Leyendo hoy la Nueva España, me encontré este artículo. Creo que resume muy bien el sentir que aquí tenemos…
Schumacher
No tenía aún un solo Campeonato del Mundo. Sí había cambiado ya nuestras vidas, nuestras costumbres en el almuerzo de los domingos, nuestra atención y nuestros gustos. Pero Fernando Alonso no había ganado nada. Michael Schumacher, por el contrario, ya lo había hecho todo: siete mundiales, 91 carreras ganadas. Y, sin embargo, el «Príncipe de Asturias» 2005 se lo llevó Alonso. Lo habitual es que las condecoraciones aparezcan a título póstumo, demasiado tarde. Con Alonso ocurrió lo contrario. Se lo asignaron a título pronóstico, demasiado pronto. Dos años más tarde, Schumacher no ha hecho nada nuevo. Su trayectoria es la misma, las reverencias que merece son iguales. Alonso, en cambio, ya tiene dos campeonatos mundiales en el bolsillo, un palmarés del que presumir.
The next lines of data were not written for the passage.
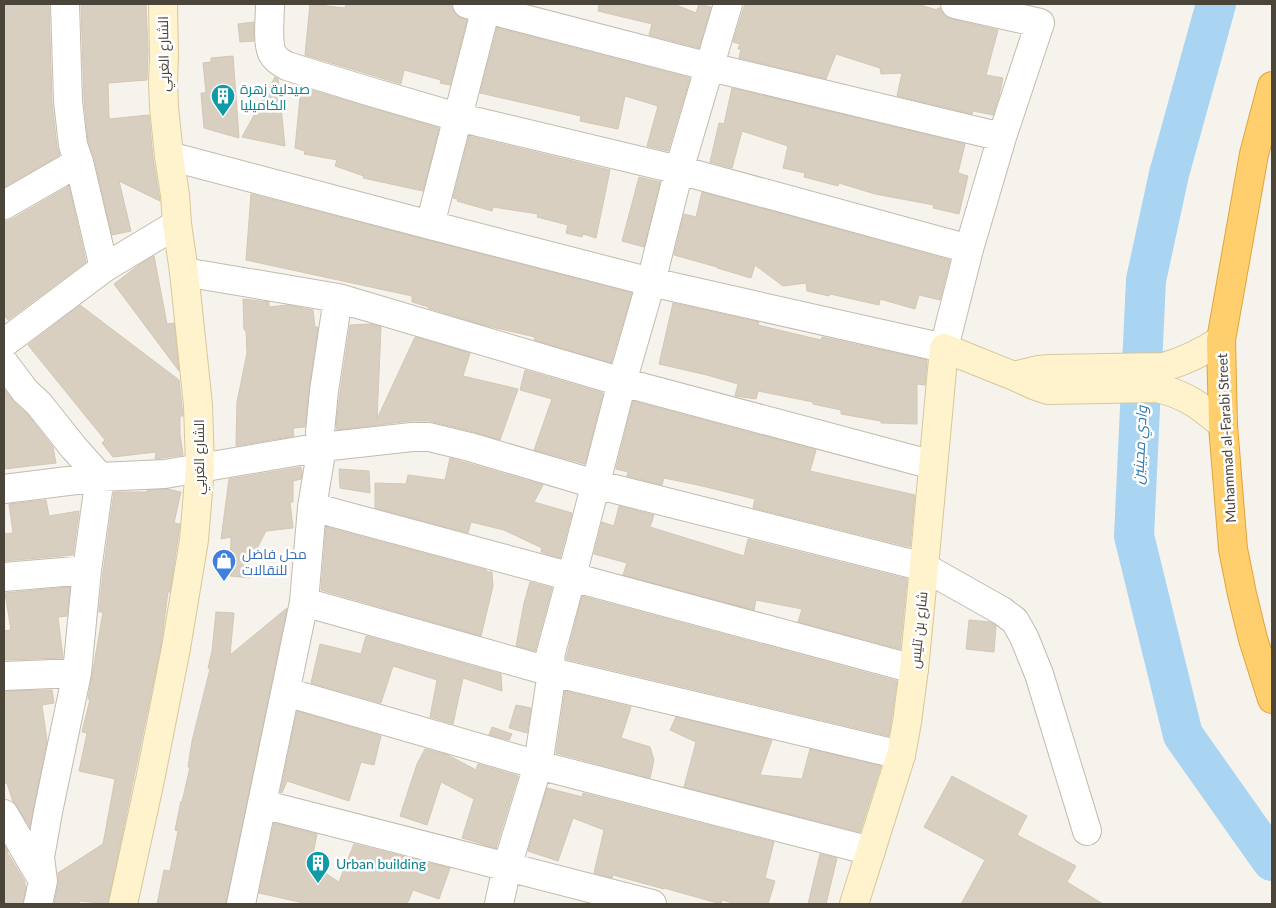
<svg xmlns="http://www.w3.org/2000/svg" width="1276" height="908" font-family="Lato,Cairo,sans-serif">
  <rect width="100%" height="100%" fill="#f6f3ec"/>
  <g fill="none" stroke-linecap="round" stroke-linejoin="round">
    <path stroke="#a9d4f2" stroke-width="40" d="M1216 4 1169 174 1146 280 1134 536 1183 735 1272 861"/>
  </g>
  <path fill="#d8cfc1" stroke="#d3c7b4" d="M4 4H49L52 103 57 147 60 155 4 187Z
    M81 4H146L148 49 147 80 108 83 109 119 149 115 153 158 160 201 119 181 131 231 112 235 94 158 88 141 84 100Z
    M310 4 345 8 346 4H440L452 6 456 15 467 20 450 85 440 83 441 80 404 70 401 84 305 55Z
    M599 4H674L696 13 699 4 711 7 699 48 649 35 652 24 598 11Z
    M745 4H917L937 10 938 8H940L944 15 952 19 998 30 986 75 1003 78 999 96 993 115 973 111 972 114 897 96 902 73 881 74 880 68 836 54 826 79 739 58 741 49H738L740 44 733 42Z
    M254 22V41L240 42 238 24Z
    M497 28 690 78 668 151 647 146 658 106 625 96 618 129 580 121 581 116 480 93Z
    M233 56 239 138 204 128 201 93H206L203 63 211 62V58Z
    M275 77 278 79 285 146 242 137Z
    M301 87 439 128 423 191 363 178 364 176 335 166 337 160 304 154 305 151 295 148Z
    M732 88 965 144 958 173 968 176 959 214 933 208 934 205 875 194 839 183 838 186 804 177 805 173 783 168 788 146 742 131 732 168 710 162 719 123 724 124Z
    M469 136 610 170 596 238 583 234 582 237 566 233 568 225 537 217 538 214 493 207 492 211 457 201 458 199 453 198Z
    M639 177 660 182 644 247 622 241Z
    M69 186 86 262 8 320 4 315V222L12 219Z
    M702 192 950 260 940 300 919 295 915 309 880 299 879 305 830 294 829 296 807 291 806 283 783 286 755 265 751 278 717 268V267L674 255 684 214 696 217Z
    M251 194 632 293 611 363 534 340 535 337 479 324 428 308 429 307 412 302V296L246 260Z
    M154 256 167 324 174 323 179 371 114 284 139 265Z
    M243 299 269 302V307L288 305 313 310 315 327H318L309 389 305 427 293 428 294 436 236 446 237 402 247 353 246 330H244Z
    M673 303 759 322 758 325 821 340 822 337 927 360 925 385 917 384V424L881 423V421L841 414V410L813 404V402L758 391 756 399 735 396 738 384 707 375 659 364Z
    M80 305 179 380 183 416H180V434L183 455 155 459 156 452 113 457 102 443 105 440 28 345Z
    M371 324 381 327 377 419 415 337 470 353 463 376 518 389 500 440 474 432 429 421H410L337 430 336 425 340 393 350 325Z
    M525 370 603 393 585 464 534 450 552 399 520 390Z
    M4 389 14 402 28 415 53 447 56 463 4 469Z
    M633 401 816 450 810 471 915 495 910 547 753 508 755 499 698 485 664 478 662 485 627 476 628 472 616 469Z
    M450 458 543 485 534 502 572 513 560 558 541 552 542 548 504 530 471 522 468 533 375 508V483L406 484 408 475 445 480Z
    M301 467 302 473 301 479 293 481V502H290L293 528 266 531 248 566 251 578 230 576 231 537 221 539 229 479Z
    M339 469 369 471 370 493 340 488Z
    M167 489 181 492 174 523 180 524 178 538 170 592H168L161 645 108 904 80 901 79 904H54L58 884V873L103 844 115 779 79 771 87 733 82 732 90 699H88L103 612H99L103 572 114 492H147V490Z
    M46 500 49 516 79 511 73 555 4 561V534L13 533 9 504Z
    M619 506 654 515 650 527 744 556 748 539 907 579 900 649 798 622 802 609 756 600 754 610 623 575 627 563 594 554 602 522 614 526Z
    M326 527 486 570 487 572H492L493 586 481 636 321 590Z
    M530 582 552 588 535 651 516 646 524 603Z
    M70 587 67 616 58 617 63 658 4 660V631L11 630 5 593Z
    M582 596 897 681 889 736 566 659Z
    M287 608 226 904H157L164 870 170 871 178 831 175 830 181 801 182 802 190 767H188L192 741 210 669 208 668 212 651 216 612 234 613 230 655Z
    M969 620 990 622 996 626 994 652 966 649Z
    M366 636 501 674 502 691 463 678 453 724 430 717 437 680 393 666 381 703 311 683 320 644 361 654Z
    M52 690 54 703 42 705 47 741 30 827 17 806 13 802 7 783H4V691Z
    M565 691 631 707 621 738 650 747 654 760 650 778 556 753Z
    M516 705 531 708 527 733 509 728Z
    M297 711 381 736 374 765 361 762 349 801 287 781 282 793H280Z
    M676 717 772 740 760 775 802 779 810 749 881 766 860 832 684 787 696 742 670 730Z
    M492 727 512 734 509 740 489 735Z
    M425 749 448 755 476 770 478 764 518 776 496 848 462 838 474 799 441 782 427 825 400 816 417 764Z
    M952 776 1027 816 1017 835 1076 866 1067 882 1103 904H961L985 860 924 827Z
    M547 788 582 797 583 793 774 842 765 878 775 881 768 904H736L722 900 721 904 664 888V889L613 875 612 878 594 873 604 830 573 818 558 861 528 851Z
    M274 823 317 834 311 864 339 882 354 844 450 868 439 899 413 890 407 904H308L259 893Z
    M4 844 8 852H7L24 880 26 888 23 904H4Z
    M820 854 837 858 826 904H808Z"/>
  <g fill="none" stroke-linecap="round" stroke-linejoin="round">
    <defs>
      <path id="street" d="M270 4C270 17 267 42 272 53 275 59 281 63 287 66L368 91 457 117 679 170 969 249
        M467 4 710 67 1002 137
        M169 156 430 225 651 282 944 348 969 249 1002 137 1040 23 955 4
        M79 162 104 268
        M4 205 79 162 73 145 68 101 65 4
        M430 225 487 4
        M184 272 338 298 622 382 933 465
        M4 343 104 268 177 224
        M4 363 25 391 39 404 74 448 100 477 87 570 77 673 48 812 40 857 43 881 38 904
        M4 489 100 477 165 474 322 447 412 437H429L470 447 595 484 924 567 1002 611 1015 621 1024 637 1039 674 1087 831
        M312 507 914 669
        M4 577 87 570
        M304 602 552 672 901 755
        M4 676 77 673
        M286 692 538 765 871 851
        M262 804 652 904
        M4 814C17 835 28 857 41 877
        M241 904 304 602 312 507 322 447 320 432 324 391 338 298
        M499 904 507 867 538 765 552 672 550 656 576 560 622 382 651 282 679 170 728 4"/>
      <path id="secondary" d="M1014 376 1038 370 1050 369 1164 367C1185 361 1203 352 1221 340
        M123 904 150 780 176 648 194 540 200 467 198 405 184 272 177 224 175 195 169 156 164 107 163 82 164 57 163 4
        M854 904 901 755 907 722 914 669 924 567 944 348 1014 376 1036 386 1048 390 1157 388C1187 395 1200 406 1223 425"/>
      <path id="highway" d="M1272 86 1254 154 1221 340 1223 425 1233 549 1242 594 1253 639 1272 699"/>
    </defs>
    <use href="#street" stroke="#c2bbae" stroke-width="30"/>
    <use href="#secondary" stroke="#d6c79b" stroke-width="30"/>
    <use href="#highway" stroke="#e0a43c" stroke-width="30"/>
    <use href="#street" stroke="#fff" stroke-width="28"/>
    <use href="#secondary" stroke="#fff3cd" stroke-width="28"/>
    <use href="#highway" stroke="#ffcf6e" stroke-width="28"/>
  </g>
  <defs>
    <symbol id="building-pin" viewBox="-11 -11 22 30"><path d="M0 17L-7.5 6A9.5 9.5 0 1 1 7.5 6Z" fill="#0f9aa8" stroke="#fff"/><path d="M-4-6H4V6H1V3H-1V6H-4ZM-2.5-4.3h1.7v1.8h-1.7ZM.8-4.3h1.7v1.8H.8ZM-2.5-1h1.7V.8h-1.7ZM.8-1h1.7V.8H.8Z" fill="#fff"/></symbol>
    <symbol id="shop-pin" viewBox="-11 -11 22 30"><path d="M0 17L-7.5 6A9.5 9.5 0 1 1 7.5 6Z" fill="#3f7fe0" stroke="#fff"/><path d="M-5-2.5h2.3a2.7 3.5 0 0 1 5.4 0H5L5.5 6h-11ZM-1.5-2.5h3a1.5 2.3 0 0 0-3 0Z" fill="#fff"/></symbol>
  </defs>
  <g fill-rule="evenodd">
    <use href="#building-pin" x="209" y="82" width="28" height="38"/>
    <use href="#shop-pin" x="210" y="547" width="28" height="38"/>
    <use href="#building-pin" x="304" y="849" width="28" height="38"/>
  </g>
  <g text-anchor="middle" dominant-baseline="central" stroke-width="5" stroke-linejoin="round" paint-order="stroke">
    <g font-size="14" fill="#4b4439" stroke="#fff">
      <text transform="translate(163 54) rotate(-91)">الشارع الغربي</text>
      <text transform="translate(1226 438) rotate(-93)">Muhammad al-Farabi Street</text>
      <text transform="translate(198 457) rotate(-90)">الشارع الغربي</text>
      <text transform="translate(918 630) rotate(-84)">شارع بن تليس</text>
    </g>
    <g font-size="14" fill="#0d838f" stroke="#fff" text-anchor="start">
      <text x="240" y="88">صيدلية زهرة<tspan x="240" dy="16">الكاميليا</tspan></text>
      <text x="336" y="863">Urban building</text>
    </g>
    <g font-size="14" fill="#366cbe" stroke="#fff" text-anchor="start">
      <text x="242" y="553">محل فاضل<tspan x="242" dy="16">للنقالات</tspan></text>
    </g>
    <g font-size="15" font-style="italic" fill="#2e7ab2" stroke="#fff">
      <text transform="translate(1139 445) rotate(-87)">وادي مجينين</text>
    </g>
  </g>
  <rect width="1276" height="908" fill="none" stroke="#4b4439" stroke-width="10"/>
</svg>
Pues es ahora, no se sabe en función de qué criterio, cuando el galardón se lo conceden al alemán. Son estos despropósitos, estos sinsentidos, los que arruinan el prestigio de un premio que aspira a pasar por grande. Mientras no decida exactamente lo que es y lo que quiere, el «Príncipe de Asturias» no será reconocido. Ni respetado.